__WHAT YOU NEED TO DO__:
Reproduce precisely the lines of the listing below, starting with the line that contains "268 258 42.22" and stopping after the line that contains "180 101 41.28"; include nothing else.
Start of RECORD EXTRACTS
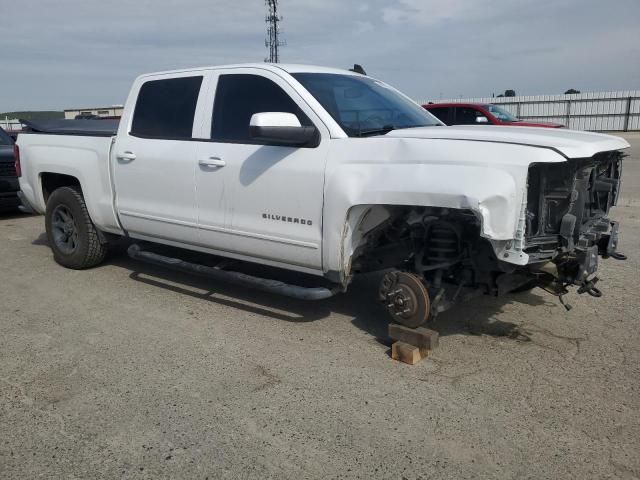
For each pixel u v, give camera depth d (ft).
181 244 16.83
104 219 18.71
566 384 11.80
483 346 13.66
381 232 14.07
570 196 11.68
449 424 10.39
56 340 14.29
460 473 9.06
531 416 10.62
End of RECORD EXTRACTS
Start of RECORD EXTRACTS
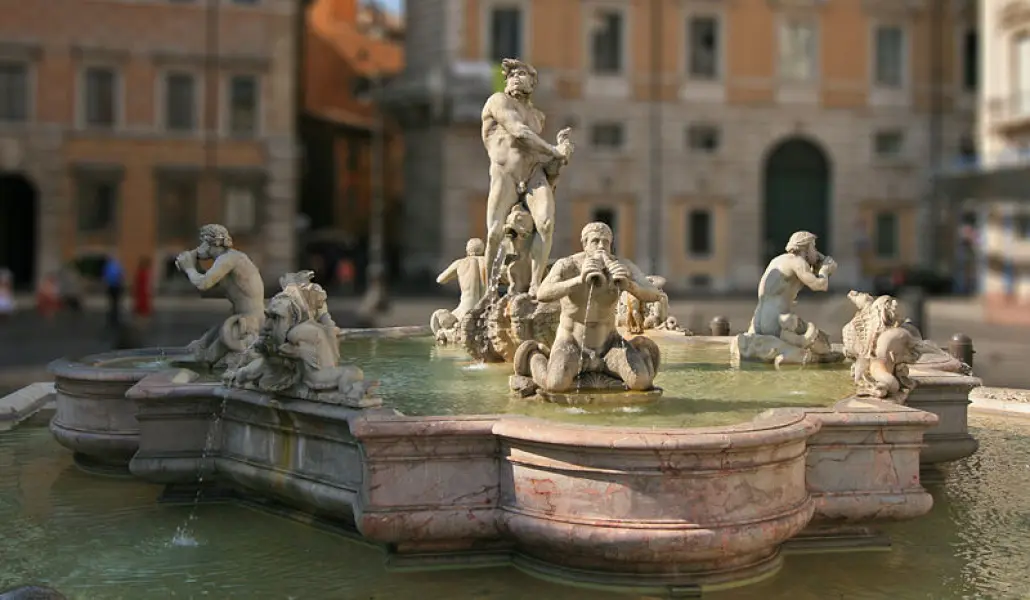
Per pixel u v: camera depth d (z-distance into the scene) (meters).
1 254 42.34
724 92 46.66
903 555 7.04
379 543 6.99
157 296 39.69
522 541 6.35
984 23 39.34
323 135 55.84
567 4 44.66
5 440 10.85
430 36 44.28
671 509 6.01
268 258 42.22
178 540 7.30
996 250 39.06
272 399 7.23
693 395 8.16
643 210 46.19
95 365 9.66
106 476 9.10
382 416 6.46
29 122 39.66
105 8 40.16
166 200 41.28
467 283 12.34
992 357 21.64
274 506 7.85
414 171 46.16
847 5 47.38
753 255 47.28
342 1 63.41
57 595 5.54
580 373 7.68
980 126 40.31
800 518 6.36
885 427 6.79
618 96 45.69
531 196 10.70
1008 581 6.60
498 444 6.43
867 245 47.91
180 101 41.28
End of RECORD EXTRACTS
__REPLY TO THE TASK__:
268 258 42.22
178 540 7.30
996 250 39.06
272 399 7.23
693 395 8.16
643 210 46.19
95 365 9.66
106 476 9.10
382 416 6.46
29 122 39.66
105 8 40.16
166 200 41.28
467 283 12.34
992 357 21.64
274 506 7.85
414 171 46.16
847 5 47.38
753 255 47.28
342 1 63.41
57 595 5.54
580 373 7.68
980 126 40.31
800 518 6.36
885 427 6.79
618 96 45.69
531 196 10.70
1008 581 6.60
498 444 6.43
867 245 47.91
180 101 41.28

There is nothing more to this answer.